奴とは和之が密かに協定を結び学園内では常磐の暴走を抑制する代わりに、チーム同士互いに干渉し合わないという取り決めを交わしていた。
だがその約束がどこまで果たされるかはわからない。俺は虎汰と流星の間で事の成り行きを静かに見守る虎子に目を向けた。
「今後チィの護衛は虎子、お前に任せる。俺が傍にいてやれない時は決してチィから目を離さないでやってくれ。サポートは引き続き流星と虎汰だ」
「―――え……ちょっ、待ってよ! 今回は私、最大のミスを犯したのよっ!? それに忘れてるかもしれないけど私はチームの部外者だってばッ!!」
突然の任命に虎子は戸惑いを見せる。
まぁ驚く気持ちはわからないでもないが、いまさら撤回する気もないので弁明の余地は与えない。冷酷なまでに俺は言い放つ。

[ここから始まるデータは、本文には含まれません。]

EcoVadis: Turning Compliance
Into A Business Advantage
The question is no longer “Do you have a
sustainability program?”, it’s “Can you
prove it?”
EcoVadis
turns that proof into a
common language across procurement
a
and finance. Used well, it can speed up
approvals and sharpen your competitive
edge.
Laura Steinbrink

「その件なら白夜の総長とはもう話がついている。今日付けでお前を白鷲幹部に引き抜いた」
「うそっ………そん…な……っ」
「今回の処置はお前にもう一度チャンスを与える意味合いもある。向こうもそれで了承した」
まるで脅し文句だな、と心の中で密かに思う。
全面的に白夜 の不手際だと詫びる向こうのトップに、なら今回の件を水に流す代わりに虎子を差し出せと俺は交渉した。

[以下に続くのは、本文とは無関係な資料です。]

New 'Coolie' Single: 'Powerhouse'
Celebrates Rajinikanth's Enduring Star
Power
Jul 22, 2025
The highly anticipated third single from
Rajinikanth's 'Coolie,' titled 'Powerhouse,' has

本来なら当事者を無視した取引など持ち掛けたりはしない。しかし俺以外でチィが気を許せているのは今のところ、こいつしかいないのも事実だった。
チィは同じ男から性的虐待を受けていたからか、極力優しく接している和之や朔夜ですら急に触れると怯える時がある。本人はそれをひた隠しにしているが、小刻みに震える小さな身体は雄弁に語っていた。